This interview with sculptor Zach Coffin was originally published in 2003.
At Burning Man, the yearly gathering in the Nevada desert, art nourishes community — if it doesn't kill you first.
For example, some of the 30,000 revelers expected to attend Burning Man 2003 will relax in the shade of 6-ton slabs of granite, suspended above their heads by lengths of aircraft cable.
The Temple of Gravity will be very safe, says its creator, Atlanta sculptor Zach Coffin. On the other hand, another proposed Coffin sculpture — a massive teeter-totter with multi-ton boulders at each end — is not. Coffin calls it "the baby crusher."
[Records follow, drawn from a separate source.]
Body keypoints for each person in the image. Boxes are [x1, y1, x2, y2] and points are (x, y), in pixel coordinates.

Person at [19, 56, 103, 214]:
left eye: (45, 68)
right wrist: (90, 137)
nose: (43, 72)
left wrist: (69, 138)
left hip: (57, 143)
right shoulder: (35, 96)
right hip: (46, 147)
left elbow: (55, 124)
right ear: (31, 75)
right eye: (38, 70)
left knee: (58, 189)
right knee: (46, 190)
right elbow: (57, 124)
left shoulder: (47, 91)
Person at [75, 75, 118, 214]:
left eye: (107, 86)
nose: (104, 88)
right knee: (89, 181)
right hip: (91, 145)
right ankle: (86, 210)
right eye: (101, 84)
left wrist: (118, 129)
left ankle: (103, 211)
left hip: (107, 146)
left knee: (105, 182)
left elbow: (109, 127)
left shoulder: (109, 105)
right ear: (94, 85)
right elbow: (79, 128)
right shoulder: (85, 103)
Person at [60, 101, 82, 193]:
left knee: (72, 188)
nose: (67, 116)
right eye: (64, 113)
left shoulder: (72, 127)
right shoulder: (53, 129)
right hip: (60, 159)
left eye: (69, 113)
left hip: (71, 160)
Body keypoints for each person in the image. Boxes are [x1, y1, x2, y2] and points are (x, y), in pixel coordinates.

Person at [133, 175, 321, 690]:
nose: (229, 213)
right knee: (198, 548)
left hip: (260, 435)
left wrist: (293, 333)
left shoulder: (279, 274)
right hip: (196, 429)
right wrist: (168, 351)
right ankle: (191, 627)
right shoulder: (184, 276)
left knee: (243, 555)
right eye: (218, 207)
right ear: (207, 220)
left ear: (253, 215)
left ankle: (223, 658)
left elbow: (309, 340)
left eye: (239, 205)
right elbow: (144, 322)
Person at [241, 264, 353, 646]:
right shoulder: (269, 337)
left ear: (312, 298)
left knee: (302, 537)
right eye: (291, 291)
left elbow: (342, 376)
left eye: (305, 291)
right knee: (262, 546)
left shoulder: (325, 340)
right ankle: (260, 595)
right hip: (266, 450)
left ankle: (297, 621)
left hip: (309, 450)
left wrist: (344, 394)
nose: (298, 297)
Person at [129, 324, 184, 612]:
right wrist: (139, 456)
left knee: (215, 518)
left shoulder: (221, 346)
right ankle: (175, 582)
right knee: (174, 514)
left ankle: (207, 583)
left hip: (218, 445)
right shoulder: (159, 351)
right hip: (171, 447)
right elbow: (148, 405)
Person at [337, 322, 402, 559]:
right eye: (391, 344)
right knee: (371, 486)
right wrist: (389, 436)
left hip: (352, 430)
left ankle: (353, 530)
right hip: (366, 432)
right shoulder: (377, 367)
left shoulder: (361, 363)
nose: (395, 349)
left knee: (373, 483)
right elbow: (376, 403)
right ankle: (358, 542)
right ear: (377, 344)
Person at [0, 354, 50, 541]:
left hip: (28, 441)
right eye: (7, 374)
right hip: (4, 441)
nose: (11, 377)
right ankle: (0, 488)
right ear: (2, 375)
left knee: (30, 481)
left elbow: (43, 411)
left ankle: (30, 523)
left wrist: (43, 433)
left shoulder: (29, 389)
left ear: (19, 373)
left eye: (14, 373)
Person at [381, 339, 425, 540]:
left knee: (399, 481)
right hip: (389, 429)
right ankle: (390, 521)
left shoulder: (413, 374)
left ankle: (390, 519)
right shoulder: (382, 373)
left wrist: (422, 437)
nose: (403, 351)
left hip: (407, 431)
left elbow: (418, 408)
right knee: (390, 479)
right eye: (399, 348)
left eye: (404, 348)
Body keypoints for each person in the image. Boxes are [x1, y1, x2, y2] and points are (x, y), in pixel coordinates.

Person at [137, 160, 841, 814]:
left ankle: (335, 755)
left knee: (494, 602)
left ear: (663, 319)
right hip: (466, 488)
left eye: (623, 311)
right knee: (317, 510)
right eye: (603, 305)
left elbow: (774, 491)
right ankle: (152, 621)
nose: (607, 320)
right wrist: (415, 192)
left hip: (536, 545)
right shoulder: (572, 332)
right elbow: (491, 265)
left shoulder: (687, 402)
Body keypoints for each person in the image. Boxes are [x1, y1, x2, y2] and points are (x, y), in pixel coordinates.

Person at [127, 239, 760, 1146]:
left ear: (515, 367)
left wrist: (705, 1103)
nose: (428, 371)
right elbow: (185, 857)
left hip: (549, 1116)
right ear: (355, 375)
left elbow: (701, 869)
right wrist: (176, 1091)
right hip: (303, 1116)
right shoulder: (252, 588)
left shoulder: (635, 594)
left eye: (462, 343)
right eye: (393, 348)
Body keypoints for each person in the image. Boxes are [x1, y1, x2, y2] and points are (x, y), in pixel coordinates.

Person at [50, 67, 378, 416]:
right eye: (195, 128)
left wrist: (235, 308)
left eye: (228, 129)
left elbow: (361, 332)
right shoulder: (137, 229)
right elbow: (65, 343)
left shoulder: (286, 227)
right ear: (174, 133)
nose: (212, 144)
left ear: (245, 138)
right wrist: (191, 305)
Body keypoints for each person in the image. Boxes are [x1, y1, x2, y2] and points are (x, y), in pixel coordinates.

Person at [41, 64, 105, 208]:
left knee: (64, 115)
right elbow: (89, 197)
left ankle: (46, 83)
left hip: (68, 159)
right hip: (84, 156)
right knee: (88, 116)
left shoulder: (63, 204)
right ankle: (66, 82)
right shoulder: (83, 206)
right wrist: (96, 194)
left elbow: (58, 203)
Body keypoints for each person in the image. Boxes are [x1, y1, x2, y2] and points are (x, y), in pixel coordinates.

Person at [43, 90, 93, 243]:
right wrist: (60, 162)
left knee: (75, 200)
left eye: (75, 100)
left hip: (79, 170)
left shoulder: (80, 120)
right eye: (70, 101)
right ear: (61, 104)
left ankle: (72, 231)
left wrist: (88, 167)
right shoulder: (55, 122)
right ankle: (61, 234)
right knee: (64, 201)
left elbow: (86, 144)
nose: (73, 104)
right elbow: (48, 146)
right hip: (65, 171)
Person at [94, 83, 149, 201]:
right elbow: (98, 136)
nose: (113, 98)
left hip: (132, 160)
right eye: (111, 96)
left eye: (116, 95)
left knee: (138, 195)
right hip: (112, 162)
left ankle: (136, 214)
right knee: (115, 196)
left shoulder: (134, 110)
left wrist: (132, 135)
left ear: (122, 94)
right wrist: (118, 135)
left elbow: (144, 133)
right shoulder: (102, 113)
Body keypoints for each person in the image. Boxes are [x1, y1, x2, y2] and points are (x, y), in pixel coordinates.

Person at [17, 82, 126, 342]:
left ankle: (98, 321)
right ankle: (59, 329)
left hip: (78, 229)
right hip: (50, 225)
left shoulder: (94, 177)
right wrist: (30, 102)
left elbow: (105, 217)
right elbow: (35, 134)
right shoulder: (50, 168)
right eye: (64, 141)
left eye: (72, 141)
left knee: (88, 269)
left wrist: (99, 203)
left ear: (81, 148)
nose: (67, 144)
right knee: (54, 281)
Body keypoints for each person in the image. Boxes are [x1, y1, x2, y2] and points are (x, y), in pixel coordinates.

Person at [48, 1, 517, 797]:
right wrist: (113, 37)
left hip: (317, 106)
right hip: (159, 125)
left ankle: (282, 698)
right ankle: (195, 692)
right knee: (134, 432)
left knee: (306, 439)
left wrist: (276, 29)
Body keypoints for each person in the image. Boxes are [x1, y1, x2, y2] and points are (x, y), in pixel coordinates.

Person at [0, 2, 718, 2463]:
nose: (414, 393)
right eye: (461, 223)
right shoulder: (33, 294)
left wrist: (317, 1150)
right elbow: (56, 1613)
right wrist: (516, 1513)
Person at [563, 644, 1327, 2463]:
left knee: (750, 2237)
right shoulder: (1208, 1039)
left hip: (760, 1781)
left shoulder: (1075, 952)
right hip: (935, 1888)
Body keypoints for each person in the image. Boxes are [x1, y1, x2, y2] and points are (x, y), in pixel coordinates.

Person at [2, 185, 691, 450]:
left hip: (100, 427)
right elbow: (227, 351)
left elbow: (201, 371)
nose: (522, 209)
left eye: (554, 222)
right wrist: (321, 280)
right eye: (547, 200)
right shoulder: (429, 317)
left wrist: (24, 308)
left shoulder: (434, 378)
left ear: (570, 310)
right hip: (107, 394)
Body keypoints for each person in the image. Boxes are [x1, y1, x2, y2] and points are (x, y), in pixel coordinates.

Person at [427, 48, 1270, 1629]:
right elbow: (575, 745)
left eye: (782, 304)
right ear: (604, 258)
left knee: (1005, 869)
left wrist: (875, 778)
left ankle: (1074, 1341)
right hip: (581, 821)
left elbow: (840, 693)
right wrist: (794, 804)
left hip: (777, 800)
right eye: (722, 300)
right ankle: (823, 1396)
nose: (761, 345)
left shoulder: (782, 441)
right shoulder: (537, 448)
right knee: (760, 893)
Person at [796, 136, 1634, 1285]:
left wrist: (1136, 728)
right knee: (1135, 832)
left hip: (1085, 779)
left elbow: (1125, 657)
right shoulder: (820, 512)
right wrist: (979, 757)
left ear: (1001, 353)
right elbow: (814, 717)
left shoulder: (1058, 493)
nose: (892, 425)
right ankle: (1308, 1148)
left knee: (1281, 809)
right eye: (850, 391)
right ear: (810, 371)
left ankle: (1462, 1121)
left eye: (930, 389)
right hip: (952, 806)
Burning Man founder Larry Harvey, who is visiting Coffin's West End warehouse studio, tips back his pearl gray Stetson, looks at the baby crusher and laughs. "Yeah, " he says. "We'll build that."
Meaning, "not."
Despite the happy anarchy that typifies the Burning Man experience, there is a strong desire on the part of the organizers for the participants to survive.
Harvey also wants the spirit of the event to flourish and spread. This week he's making one of several trips to regional centers around the country to speak about art and its role in generating civic cohesion and to broadcast a few fiery seeds. He'd like to fan the flames in small Burning Man communities, where vending is verboten and creativity is the organizing principle.
Tonight at 7 Harvey speaks at Rich Auditorium in the Woodruff Arts Center, and Friday at 1 he'll speak at Emory University (in a conversation with Art Papers editor Charles Reeve). Friday evening he will attend a sort of mini Burning Man at the City View Sculpture Park in southwest Atlanta, an event co-organized by Coffin that will feature monumental installations, techno music, fire dance, a marching gamelan orchestra, performance art and perhaps a tango or two.
It's the beginning of what Harvey hopes will be a proliferating movement. "Burning Man is not a roadshow, " says Harvey, munching a bagel sandwich at a Midtown restaurant. "We can't take Burning Man here or there. But the participants can."
Burning Man was born in 1985 when Harvey, in a spontaneous act of heartache, or zeal, burned one of his sculptures on a beach in San Francisco. Participants and onlookers enjoyed it, so Harvey did it again the next year. The crowds (and the size of the wooden effigy) grew each year. Discouraged by the authorities from returning to the beach, the group moved to the blistering Black Rock Desert in 1990, effectively removing the onlookers. From that time forward, all who gathered to watch the wooden statue burn were participants, part of a community with a stake in the proceedings.
Mammoth sculptures and installations (including the 80-foot sacrificial wooden sculpture known as the Man) dot the central plaza of the desert encampment, many of them underwritten with part of the $750,000 that the organization gives to artists each year. The works serve as symbols and visual organizers that give the eclectic gathering coherence.
While the Burning Man village and its artworks disappear from the desert at the end of each Labor Day weekend, art can serve the same purposes in permanent communities, says Harvey.
"Ultimately, what we're doing is creating a new market for art, " says Harvey, 56. "We want to create a much larger community that cannot only buy art but can keep it in the public sphere."